Data:
****

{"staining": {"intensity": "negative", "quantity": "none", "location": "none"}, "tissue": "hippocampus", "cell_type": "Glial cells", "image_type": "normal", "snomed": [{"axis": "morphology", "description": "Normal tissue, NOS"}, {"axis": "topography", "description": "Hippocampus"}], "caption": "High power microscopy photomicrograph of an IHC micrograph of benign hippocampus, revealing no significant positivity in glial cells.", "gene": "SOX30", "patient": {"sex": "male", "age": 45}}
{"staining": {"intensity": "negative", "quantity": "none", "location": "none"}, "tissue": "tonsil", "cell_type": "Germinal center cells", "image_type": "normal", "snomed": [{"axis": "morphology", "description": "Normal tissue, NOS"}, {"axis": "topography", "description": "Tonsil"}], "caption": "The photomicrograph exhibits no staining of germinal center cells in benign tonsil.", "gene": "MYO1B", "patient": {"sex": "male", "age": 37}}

****

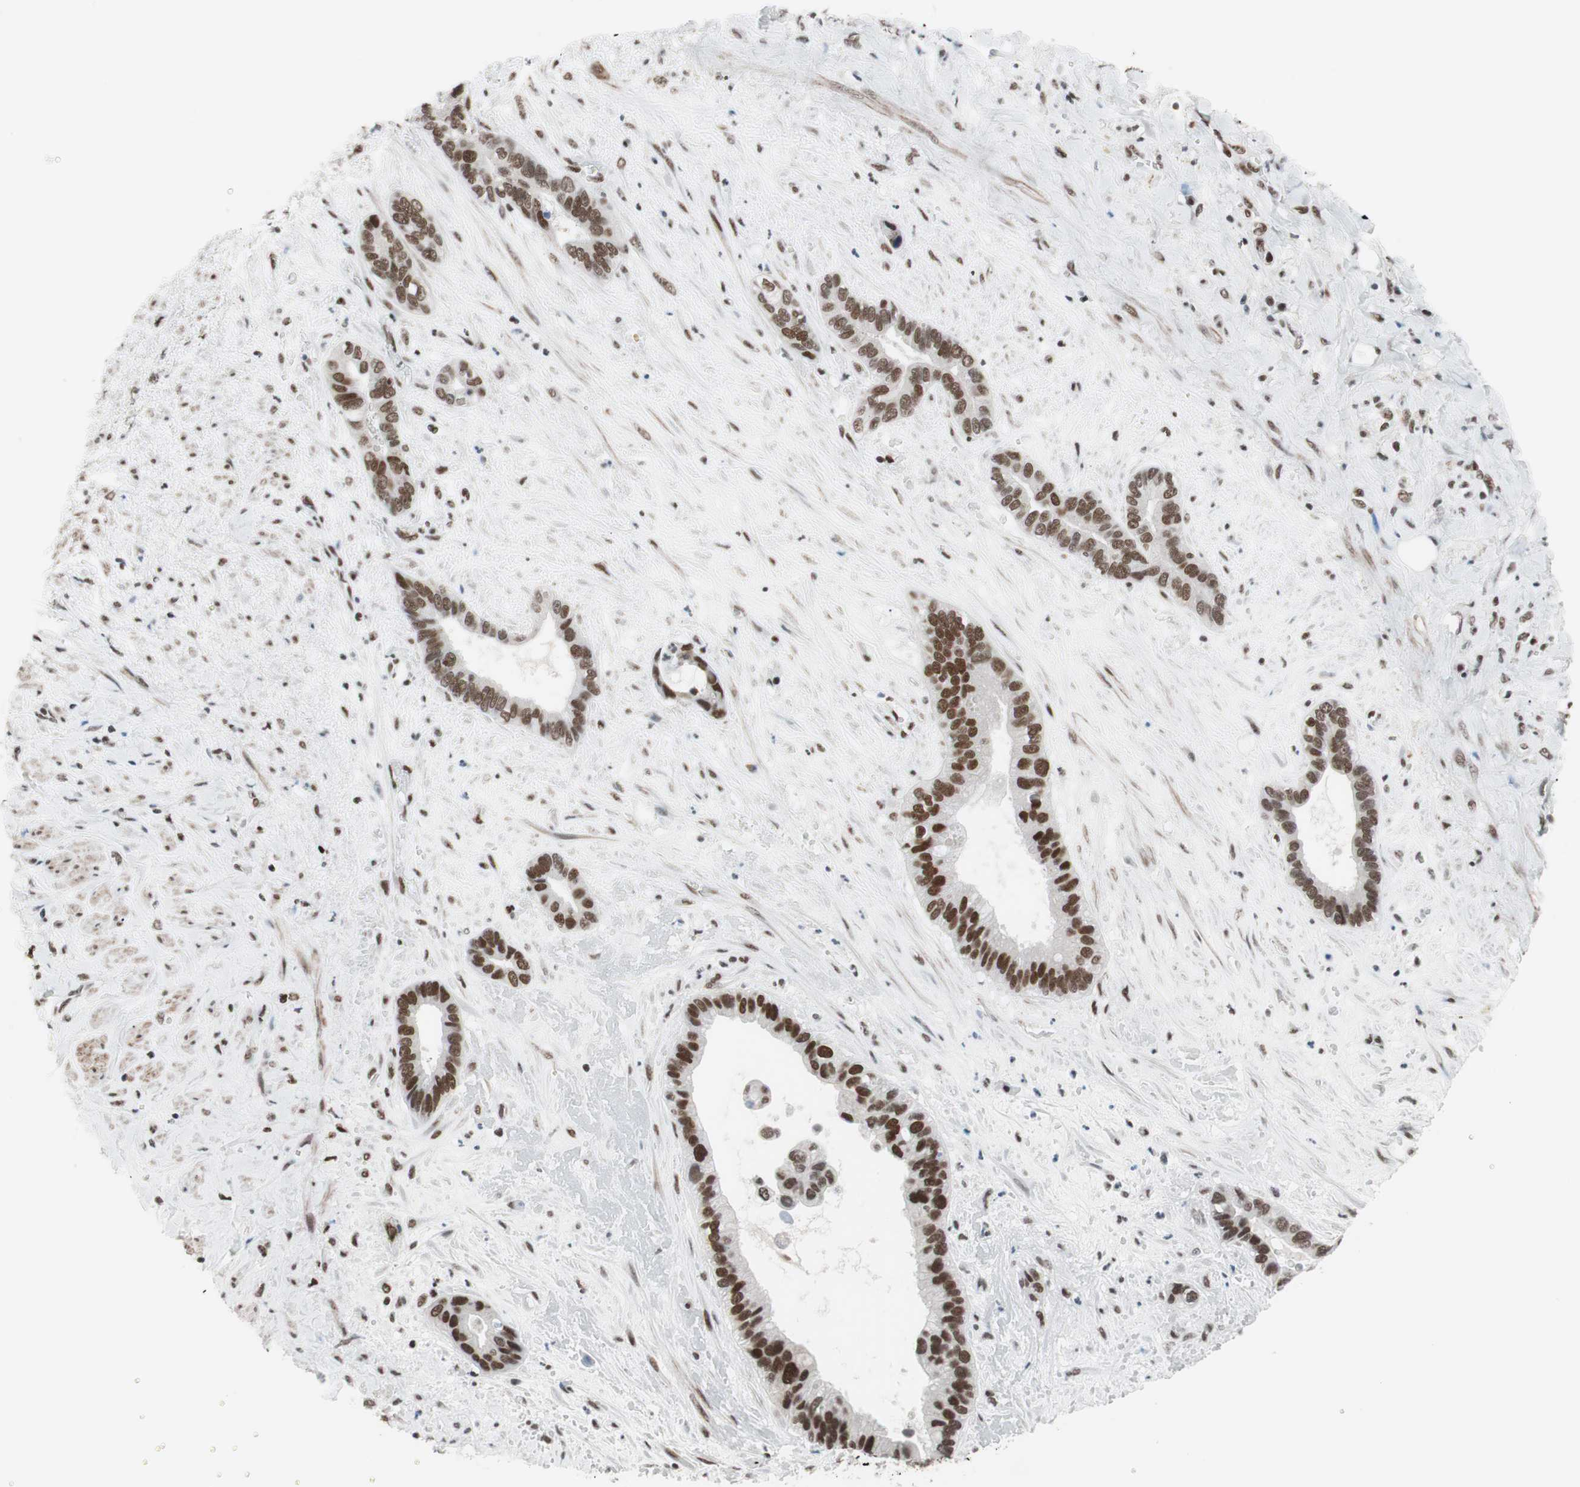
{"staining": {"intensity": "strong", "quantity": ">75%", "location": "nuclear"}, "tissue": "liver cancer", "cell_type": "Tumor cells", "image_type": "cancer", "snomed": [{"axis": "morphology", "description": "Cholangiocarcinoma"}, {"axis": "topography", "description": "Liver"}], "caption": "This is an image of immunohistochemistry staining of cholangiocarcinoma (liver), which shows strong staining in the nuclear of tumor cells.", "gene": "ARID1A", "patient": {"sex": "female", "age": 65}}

****

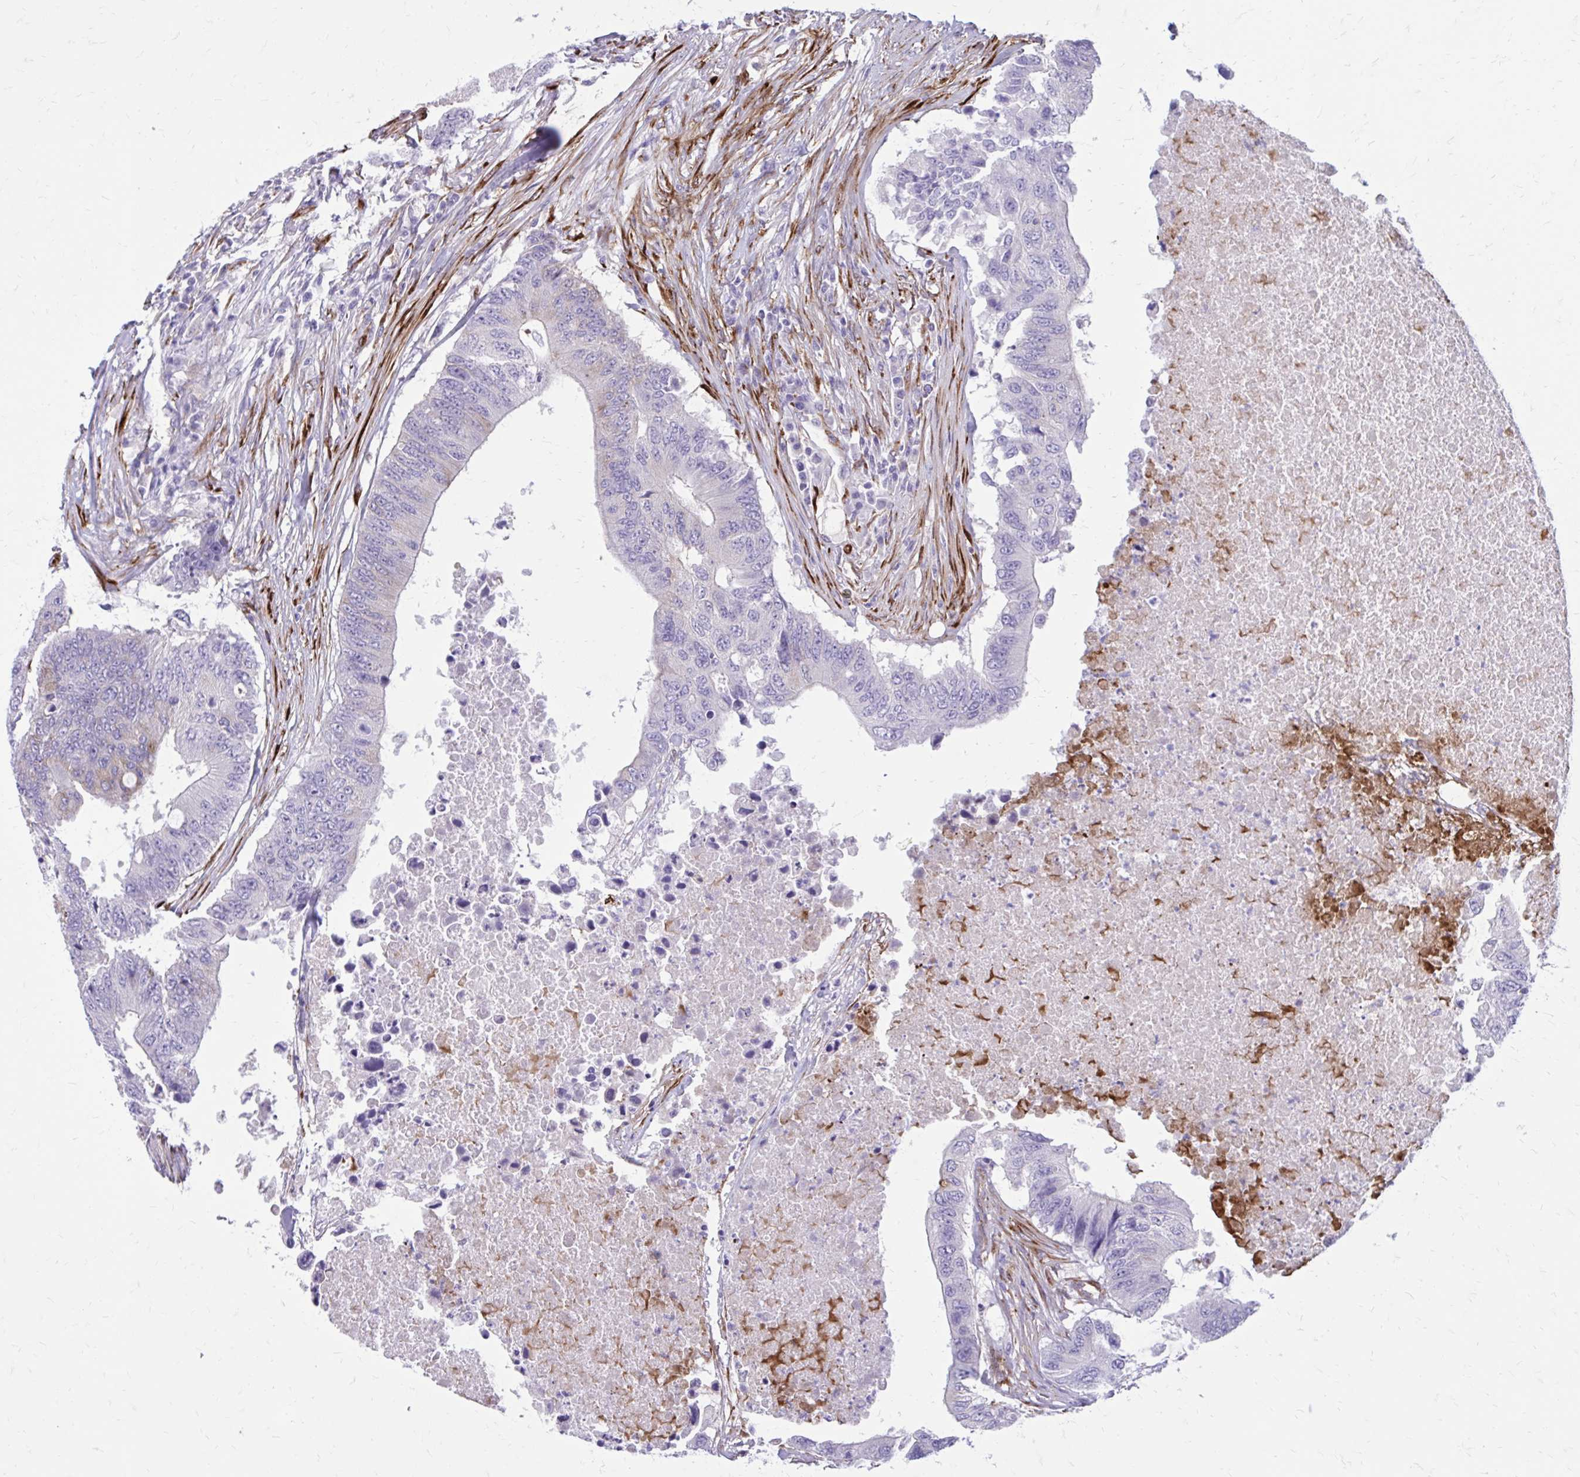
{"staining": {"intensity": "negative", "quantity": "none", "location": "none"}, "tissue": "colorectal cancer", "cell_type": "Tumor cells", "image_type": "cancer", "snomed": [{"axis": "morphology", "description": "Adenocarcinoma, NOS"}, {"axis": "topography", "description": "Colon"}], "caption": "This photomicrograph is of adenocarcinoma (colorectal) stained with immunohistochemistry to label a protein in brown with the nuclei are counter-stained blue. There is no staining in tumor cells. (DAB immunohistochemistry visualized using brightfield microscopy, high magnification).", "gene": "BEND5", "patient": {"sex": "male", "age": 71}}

****

To do: In the records, count every line that includes "immunohistochemistry" and give the count alone.

Problem solution: 2